Wir sind uns mit dem Wissenschaftsminister und offensichtlich auch mit allen Beteiligten darüber einig, dass wir eine große Anhörung brauchen, nach Möglichkeit – nicht nur nach Möglichkeit – in Frankfurt. – Frau Kühne-Hörmann, Sie wackeln mit dem Kopf, und zwar so herum, also nicht in Frankfurt. Das fände ich sehr schade.

(Eva Kühne-Hörmann (CDU): Ja, in Frankfurt, Herr Siebel!)

Dabei muss meiner Ansicht nach – das sage ich für die SPD-Fraktion – der Fokus auf fünf Punkte gelegt werden.

Erstens. Nach unserer sozialdemokratischen Auffassung müssen die Rechte der Beschäftigten beim Übergang in eine Stiftungsuniversität gewahrt bleiben. Ob der jetzige § 100h der Vereinbarung des Präsidenten mit der Perso

nalratsvorsitzenden vom 14. Februar entspricht, kann ich nicht abschließend beurteilen.
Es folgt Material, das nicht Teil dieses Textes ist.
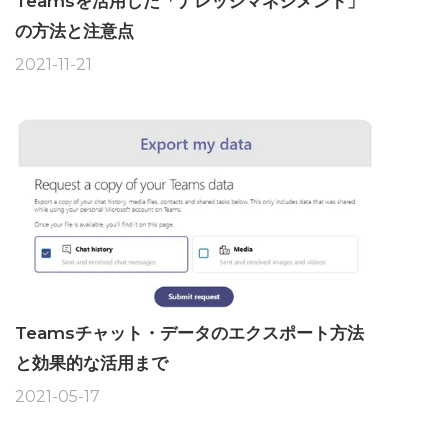
Teamsを活用した「ナレッジマネジメント」
の方法と注意点
2021-11-21
Teamsチャット・データのエクスポート方法
と効果的な活用まで
2021-05-17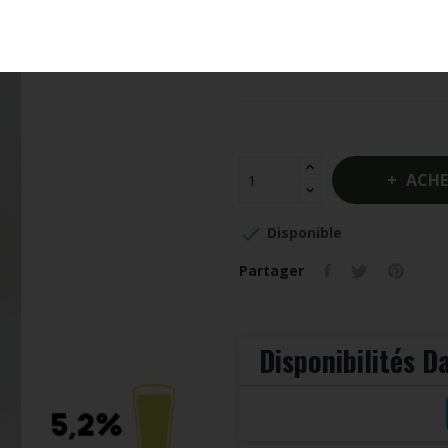
Cidre présentant un juste équilibre
sa complexité aromatique et sa fi
ACHE

Disponible
Partager
Disponibilités 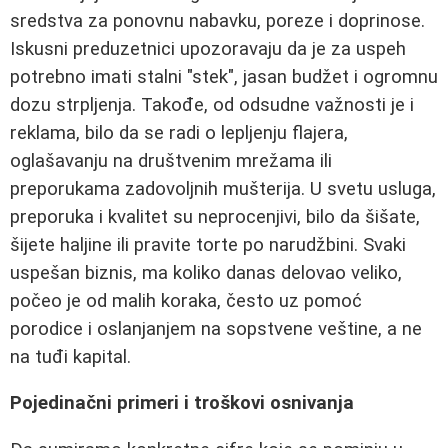
sredstva za ponovnu nabavku, poreze i doprinose.
Iskusni preduzetnici upozoravaju da je za uspeh
potrebno imati stalni "stek", jasan budžet i ogromnu
dozu strpljenja. Takođe, od odsudne važnosti je i
reklama, bilo da se radi o lepljenju flajera,
oglašavanju na društvenim mrežama ili
preporukama zadovoljnih mušterija. U svetu usluga,
preporuka i kvalitet su neprocenjivi, bilo da šišate,
šijete haljine ili pravite torte po narudžbini. Svaki
uspešan biznis, ma koliko danas delovao veliko,
počeo je od malih koraka, često uz pomoć
porodice i oslanjanjem na sopstvene veštine, a ne
na tuđi kapital.
Pojedinačni primeri i troškovi osnivanja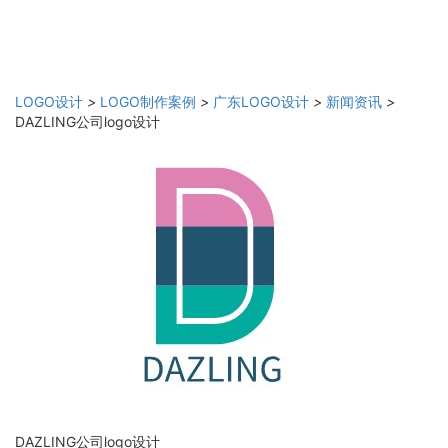
LOGO设计
>
LOGO制作案例
>
广东LOGO设计
>
新闻资讯
>
DAZLING公司logo设计
DAZLING公司logo设计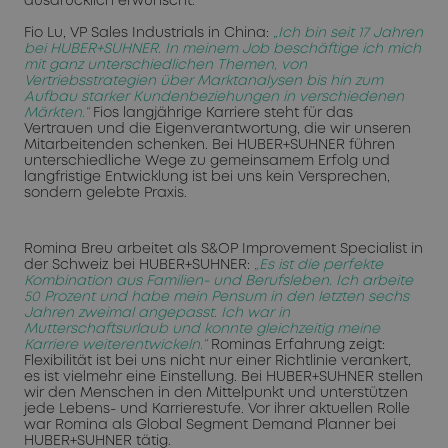
ausdrücklich erwünscht.
Fio Lu, VP Sales Industrials in China:
„Ich bin seit 17 Jahren
bei HUBER+SUHNER. In meinem Job beschäftige ich mich
mit ganz unterschiedlichen Themen, von
Vertriebsstrategien über Marktanalysen bis hin zum
Aufbau starker Kundenbeziehungen in verschiedenen
Märkten.“
Fios langjährige Karriere steht für das
Vertrauen und die Eigenverantwortung, die wir unseren
Mitarbeitenden schenken. Bei HUBER+SUHNER führen
unterschiedliche Wege zu gemeinsamem Erfolg und
langfristige Entwicklung ist bei uns kein Versprechen,
sondern gelebte Praxis.
Romina Breu arbeitet als S&OP Improvement Specialist in
der Schweiz bei HUBER+SUHNER:
„Es ist die perfekte
Kombination aus Familien- und Berufsleben. Ich arbeite
50 Prozent und habe mein Pensum in den letzten sechs
Jahren zweimal angepasst. Ich war in
Mutterschaftsurlaub und konnte gleichzeitig meine
Karriere weiterentwickeln.“
Rominas Erfahrung zeigt:
Flexibilität ist bei uns nicht nur einer Richtlinie verankert,
es ist vielmehr eine Einstellung. Bei HUBER+SUHNER stellen
wir den Menschen in den Mittelpunkt und unterstützen
jede Lebens- und Karrierestufe. Vor ihrer aktuellen Rolle
war Romina als Global Segment Demand Planner bei
HUBER+SUHNER tätig.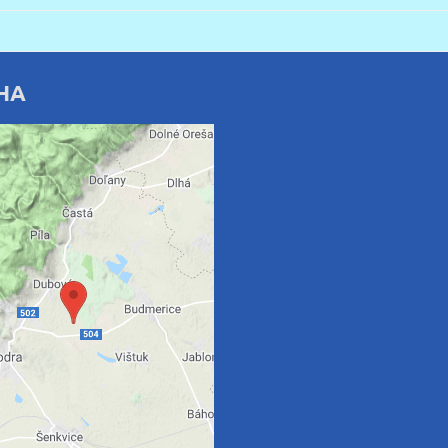
HA
rný obsah je blokovaný
Voľbami súkromia
te si načítať externý obsah?
Povoliť tentokrát
oliť a zapamätať - súhlas
druhom cookie: Funkčné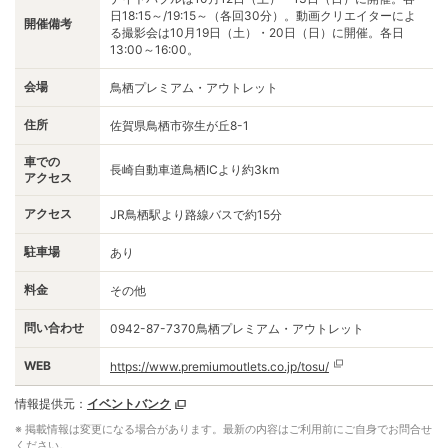
日18:15～/19:15～（各回30分）。動画クリエイターによ
開催備考
る撮影会は10月19日（土）・20日（日）に開催。各日
13:00～16:00。
会場
鳥栖プレミアム・アウトレット
住所
佐賀県鳥栖市弥生が丘8-1
車での
長崎自動車道鳥栖ICより約3km
アクセス
アクセス
JR鳥栖駅より路線バスで約15分
駐車場
あり
料金
その他
問い合わせ
0942-87-7370鳥栖プレミアム・アウトレット
WEB
https://www.premiumoutlets.co.jp/tosu/
情報提供元：
イベントバンク
※ 掲載情報は変更になる場合があります。最新の内容はご利用前にご自身でお問合せ
ください。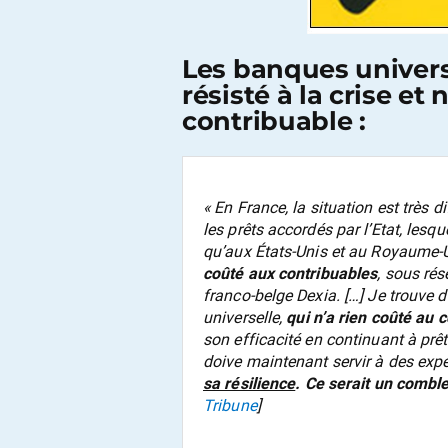
Les banques univers
résisté à la crise et
contribuable :
«
En France, la situation est très 
les prêts accordés par l’Etat, les
qu’aux États-Unis et au Royaume-
coûté aux contribuables
, sous ré
franco-belge Dexia. […] Je trouve
universelle,
qui n’a rien coûté au 
son efficacité en continuant à prê
doive maintenant servir à des exp
sa résilience
. Ce serait un combl
Tribune
]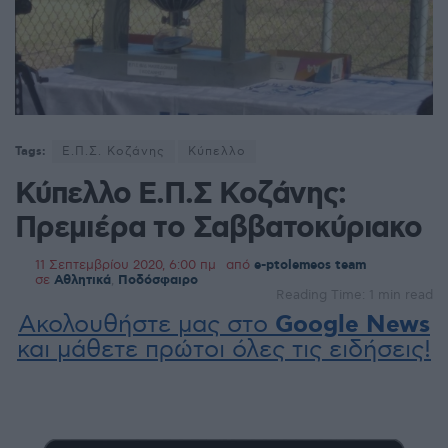
Tags:
Ε.Π.Σ. Κοζάνης
Κύπελλο
Κύπελλο Ε.Π.Σ Κοζάνης:
Πρεμιέρα το Σαββατοκύριακο
11 Σεπτεμβρίου 2020, 6:00 πμ
από
e-ptolemeos team
σε
Αθλητικά
,
Ποδόσφαιρο
Reading Time: 1 min read
Ακολουθήστε μας στο
Google News
και μάθετε πρώτοι όλες τις ειδήσεις!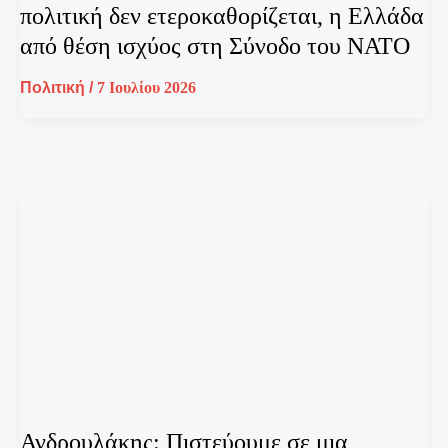
πολιτική δεν ετεροκαθορίζεται, η Ελλάδα
από θέση ισχύος στη Σύνοδο του ΝΑΤΟ
Πολιτική
/
7 Ιουλίου 2026
Ανδρουλάκης: Πιστεύουμε σε μια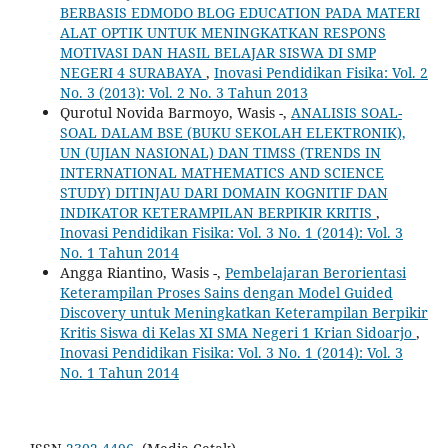
BERBASIS EDMODO BLOG EDUCATION PADA MATERI
ALAT OPTIK UNTUK MENINGKATKAN RESPONS
MOTIVASI DAN HASIL BELAJAR SISWA DI SMP
NEGERI 4 SURABAYA
,
Inovasi Pendidikan Fisika: Vol. 2
No. 3 (2013): Vol. 2 No. 3 Tahun 2013
Qurotul Novida Barmoyo, Wasis -,
ANALISIS SOAL-
SOAL DALAM BSE (BUKU SEKOLAH ELEKTRONIK),
UN (UJIAN NASIONAL) DAN TIMSS (TRENDS IN
INTERNATIONAL MATHEMATICS AND SCIENCE
STUDY) DITINJAU DARI DOMAIN KOGNITIF DAN
INDIKATOR KETERAMPILAN BERPIKIR KRITIS
,
Inovasi Pendidikan Fisika: Vol. 3 No. 1 (2014): Vol. 3
No. 1 Tahun 2014
Angga Riantino, Wasis -,
Pembelajaran Berorientasi
Keterampilan Proses Sains dengan Model Guided
Discovery untuk Meningkatkan Keterampilan Berpikir
Kritis Siswa di Kelas XI SMA Negeri 1 Krian Sidoarjo
,
Inovasi Pendidikan Fisika: Vol. 3 No. 1 (2014): Vol. 3
No. 1 Tahun 2014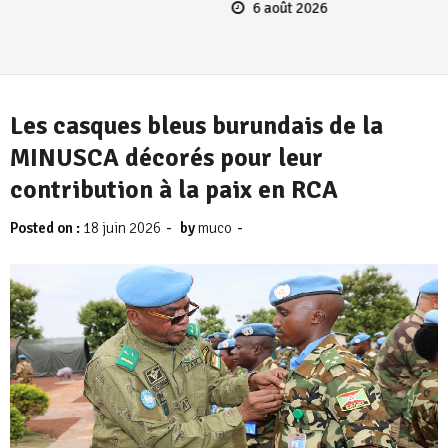
6 août 2026
Les casques bleus burundais de la
MINUSCA décorés pour leur
contribution à la paix en RCA
-
-
Posted on :
18 juin 2026
by
muco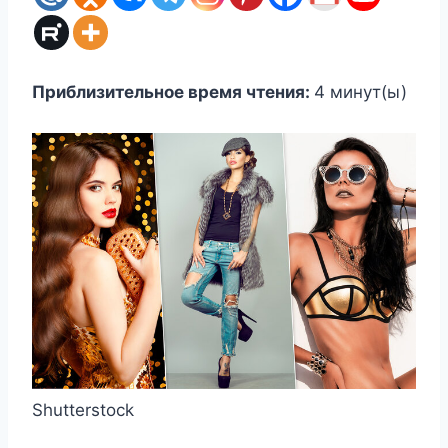
Приблизительное время чтения:
4
минут(ы)
Shutterstock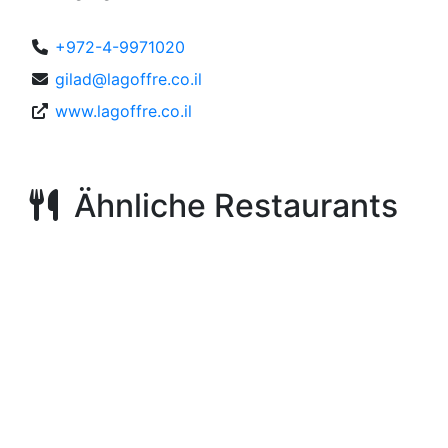
+972-4-9971020
gilad@lagoffre.co.il
www.lagoffre.co.il
Ähnliche Restaurants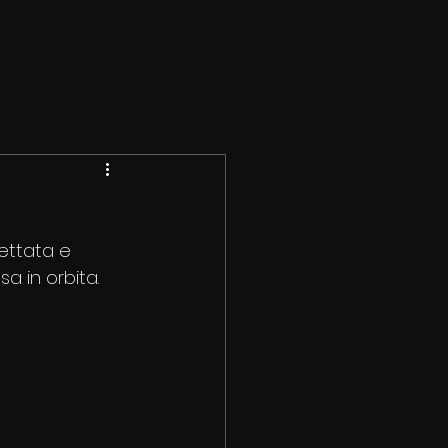
ettata e 
sa in orbita.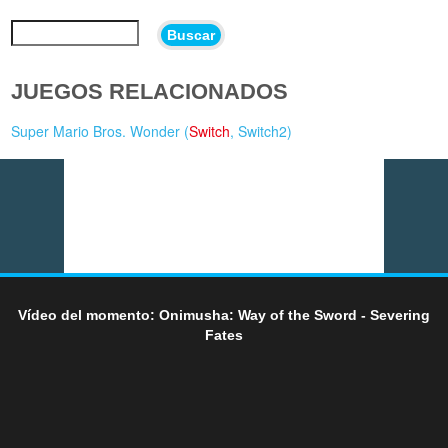
Buscar
JUEGOS RELACIONADOS
Super Mario Bros. Wonder (
Switch
,
Switch2
)
Vídeo del momento: Onimusha: Way of the Sword - Severing
Fates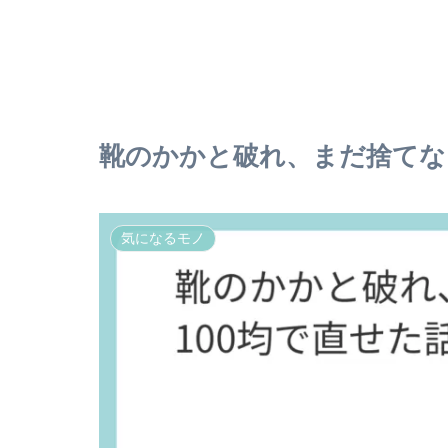
靴のかかと破れ、まだ捨てな
気になるモノ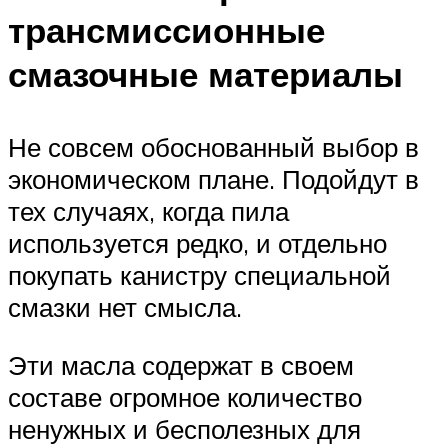
трансмиссионные
смазочные материалы
Не совсем обоснованный выбор в
экономическом плане. Подойдут в
тех случаях, когда пила
используется редко, и отдельно
покупать канистру специальной
смазки нет смысла.
Эти масла содержат в своем
составе огромное количество
ненужных и бесполезных для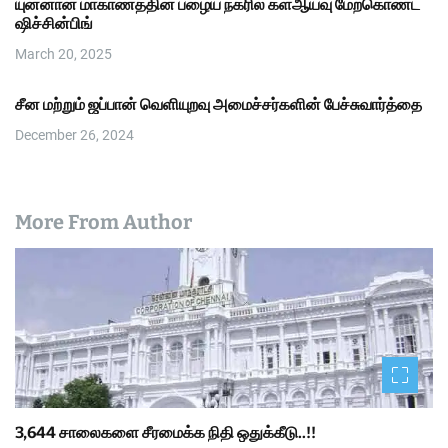
யுன்னான் மாகாணத்தின் பழைய நகரில் களஆய்வு மேற்கொண்ட
ஷிச்சின்பிங்
March 20, 2025
சீன மற்றும் ஜப்பான் வெளியுறவு அமைச்சர்களின் பேச்சுவார்த்தை
December 26, 2024
More From Author
3,644 சாலைகளை சீரமைக்க நிதி ஒதுக்கீடு..!!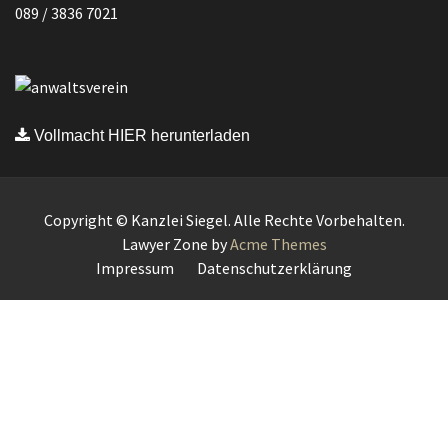
089 / 3836 7021
Vollmacht HIER herunterladen
Copyright © Kanzlei Siegel. Alle Rechte Vorbehalten.
Lawyer Zone by
Acme Themes
Impressum
Datenschutzerklärung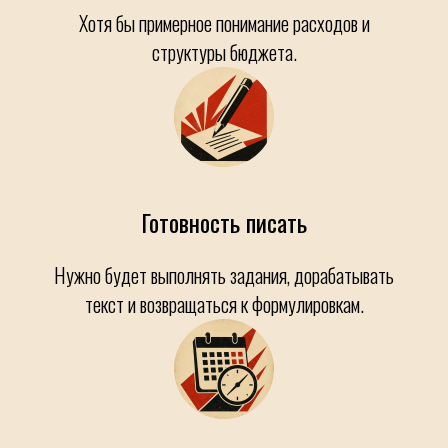
Хотя бы примерное понимание расходов и
структуры бюджета.
Готовность писать
Нужно будет выполнять задания, дорабатывать
текст и возвращаться к формулировкам.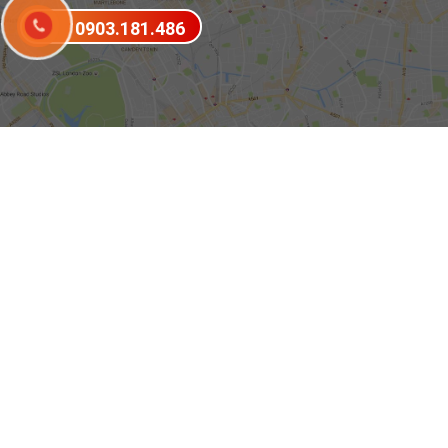
0903.181.486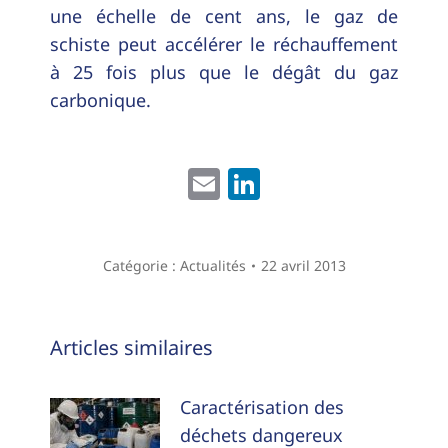
une échelle de cent ans, le gaz de
schiste peut accélérer le réchauffement
à 25 fois plus que le dégât du gaz
carbonique.
Email
LinkedIn
Catégorie :
Actualités
22 avril 2013
Navigation
Articles similaires
article
Caractérisation des
déchets dangereux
Ich will nur sagen, dass die Vereinbarung, in der es heißt, dass die Tarifbindung mit den zuständigen Gewerkschaften abzustimmen ist, mit der Formulierung im Gesetz,die Stiftungsuniversität habe das Recht, eigene Tarifabschlüsse, also Haustarife, zu machen, nach meinem Verständnis nicht kompatibel ist. Das werden wir in der Anhörung zu erörtern haben.